= Explore the material =
[1] List every form of settlement named in the text on FCPA enforcement in 2014.
[2] Summarize the text on FCPA enforcement in 2014 in two sentences.

= Text for analysis =
····················
TOP TEN FEATURES OF FCPA ENFORCEMENT IN 2014
The last year saw a continuation of large-scale prosecutions from the Department of Justice (DOJ) and the Securities and Exchange Commission (SEC). While there are many areas to discuss, ten topics stand out.
1. Fewer prosecutions but larger penalties
At the end of 2014 the total value of fines imposed stood at US$1.5 billion. While this was not the highest annual amount (2010 had that honour), the fines were levied from only ten companies, providing by far the highest average fine per prosecution (however, almost 50 percent of those fines came from the Alstom settlement of US$770 million).
2. More guilty pleas
In five of the seven recent prosecutions by the DOJ, the settlement was made using a corporate plea agreement. While the distinction between guilty pleas, non-prosecution agreements (NPAs) and deferred-prosecution agreements (DPAs) does not directly affect the fines or other punishments, the ongoing impact of a guilty plea can be severe. While there may be marginally greater reputational harm from a guilty plea, most damaging are the impact debarments from government procurement have on the business and the potential for civil litigation. It seems, however, that even when guilty pleas are used, they tend to be structured using subsidiaries rather than the parent entities, therefore avoiding the worst effects.
····················
= Information provided =
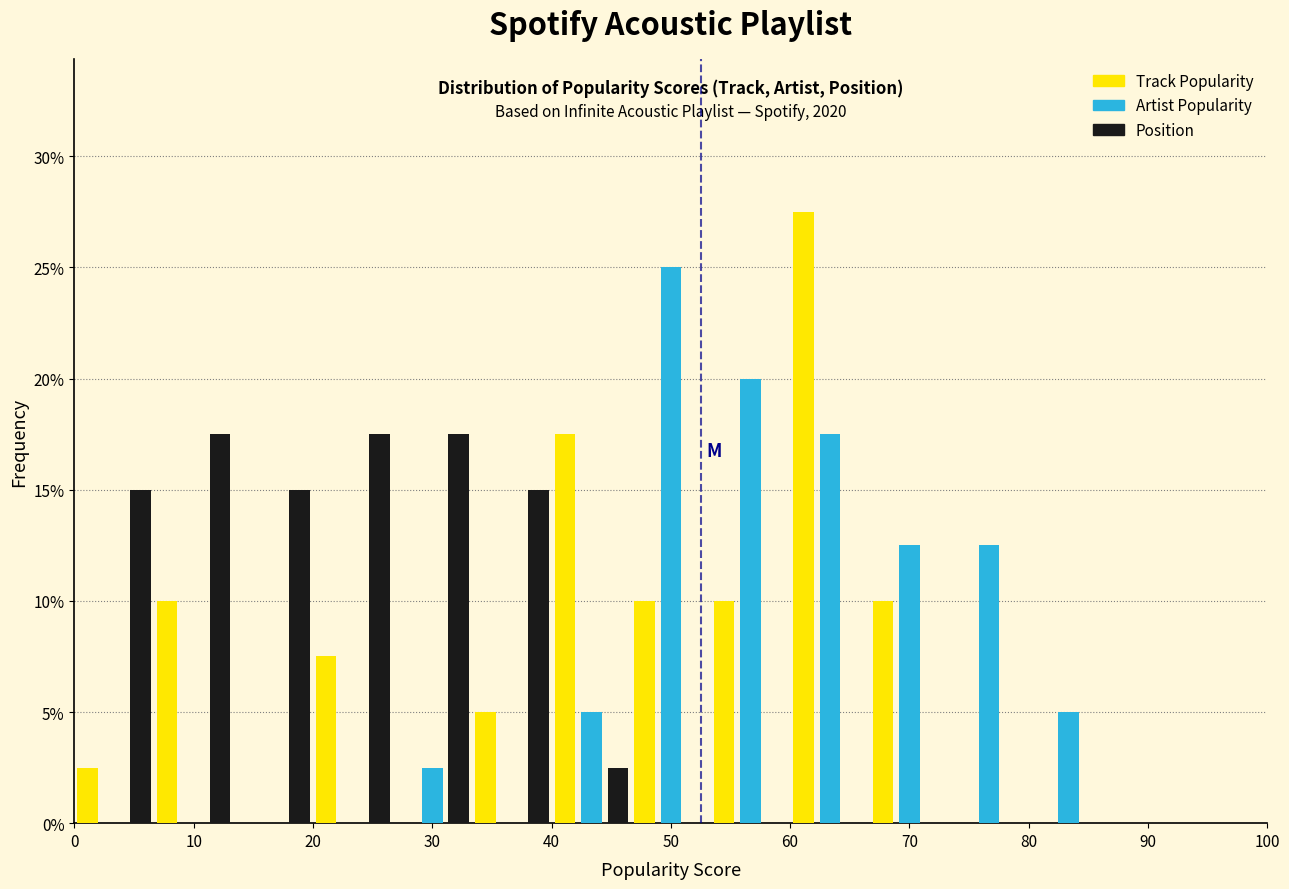

In the Artist Popularity series, which range on the x-axis has the tallest bar?

47 to 53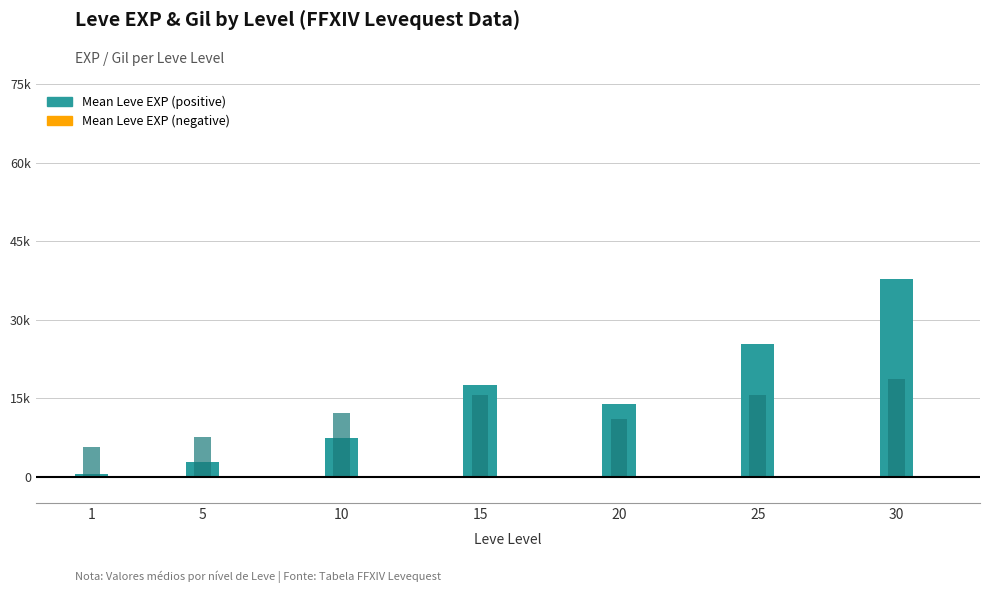

Is it true that Mean Leve Gil × 50 (negative) equals 0.0 at 25?

True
····················
= Results of the tasks =
[1]
- Guilty plea (corporate plea agreement)
- Non-prosecution agreement (NPA)
- Deferred-prosecution agreement (DPA)

[2] In 2014 the DOJ and SEC continued large-scale prosecutions, imposing US$1.5 billion in fines on only ten companies, which gave by far the highest average fine per prosecution, although almost half came from the US$770 million Alstom settlement. The DOJ settled five of its seven recent prosecutions with corporate plea agreements, which can bring severe ongoing harm through debarment from government procurement and civil litigation, although these pleas tend to be structured through subsidiaries rather than parent entities.